_Short exercise_
Rewrite the lines below from the very first one through the line containing "genus: Dermacentor", replacing "phylum" with "division" and leaving everything else unchanged.

┌──

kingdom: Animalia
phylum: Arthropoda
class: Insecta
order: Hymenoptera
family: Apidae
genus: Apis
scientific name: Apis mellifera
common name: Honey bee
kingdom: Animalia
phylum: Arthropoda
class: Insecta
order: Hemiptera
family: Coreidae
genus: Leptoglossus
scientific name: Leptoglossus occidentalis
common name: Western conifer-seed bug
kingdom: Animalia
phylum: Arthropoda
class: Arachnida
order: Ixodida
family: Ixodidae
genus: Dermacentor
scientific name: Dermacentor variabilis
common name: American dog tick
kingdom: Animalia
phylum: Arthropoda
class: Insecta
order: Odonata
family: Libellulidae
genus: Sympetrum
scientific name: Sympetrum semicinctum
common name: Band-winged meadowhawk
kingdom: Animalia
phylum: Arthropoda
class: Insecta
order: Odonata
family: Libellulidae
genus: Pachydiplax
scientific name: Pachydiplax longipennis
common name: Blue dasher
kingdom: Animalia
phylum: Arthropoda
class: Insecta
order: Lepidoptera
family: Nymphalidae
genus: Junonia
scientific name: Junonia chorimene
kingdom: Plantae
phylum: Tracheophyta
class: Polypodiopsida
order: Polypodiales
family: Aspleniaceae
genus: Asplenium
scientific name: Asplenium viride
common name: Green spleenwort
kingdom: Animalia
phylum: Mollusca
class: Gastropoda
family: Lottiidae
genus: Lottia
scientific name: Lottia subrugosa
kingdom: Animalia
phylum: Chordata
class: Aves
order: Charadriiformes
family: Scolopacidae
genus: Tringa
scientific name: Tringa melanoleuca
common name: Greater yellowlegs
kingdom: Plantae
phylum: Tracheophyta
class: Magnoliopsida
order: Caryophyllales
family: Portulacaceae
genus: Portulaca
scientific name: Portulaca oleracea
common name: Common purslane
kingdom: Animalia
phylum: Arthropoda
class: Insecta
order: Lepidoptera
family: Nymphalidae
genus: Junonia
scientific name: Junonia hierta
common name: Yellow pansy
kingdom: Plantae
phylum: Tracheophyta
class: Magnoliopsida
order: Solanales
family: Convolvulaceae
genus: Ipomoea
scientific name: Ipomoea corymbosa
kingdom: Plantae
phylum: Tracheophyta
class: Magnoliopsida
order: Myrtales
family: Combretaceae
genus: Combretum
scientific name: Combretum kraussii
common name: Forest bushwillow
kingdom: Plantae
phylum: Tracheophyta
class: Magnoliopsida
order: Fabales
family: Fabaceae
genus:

└──

_Full answer_
kingdom: Animalia
division: Arthropoda
class: Insecta
order: Hymenoptera
family: Apidae
genus: Apis
scientific name: Apis mellifera
common name: Honey bee
kingdom: Animalia
division: Arthropoda
class: Insecta
order: Hemiptera
family: Coreidae
genus: Leptoglossus
scientific name: Leptoglossus occidentalis
common name: Western conifer-seed bug
kingdom: Animalia
division: Arthropoda
class: Arachnida
order: Ixodida
family: Ixodidae
genus: Dermacentor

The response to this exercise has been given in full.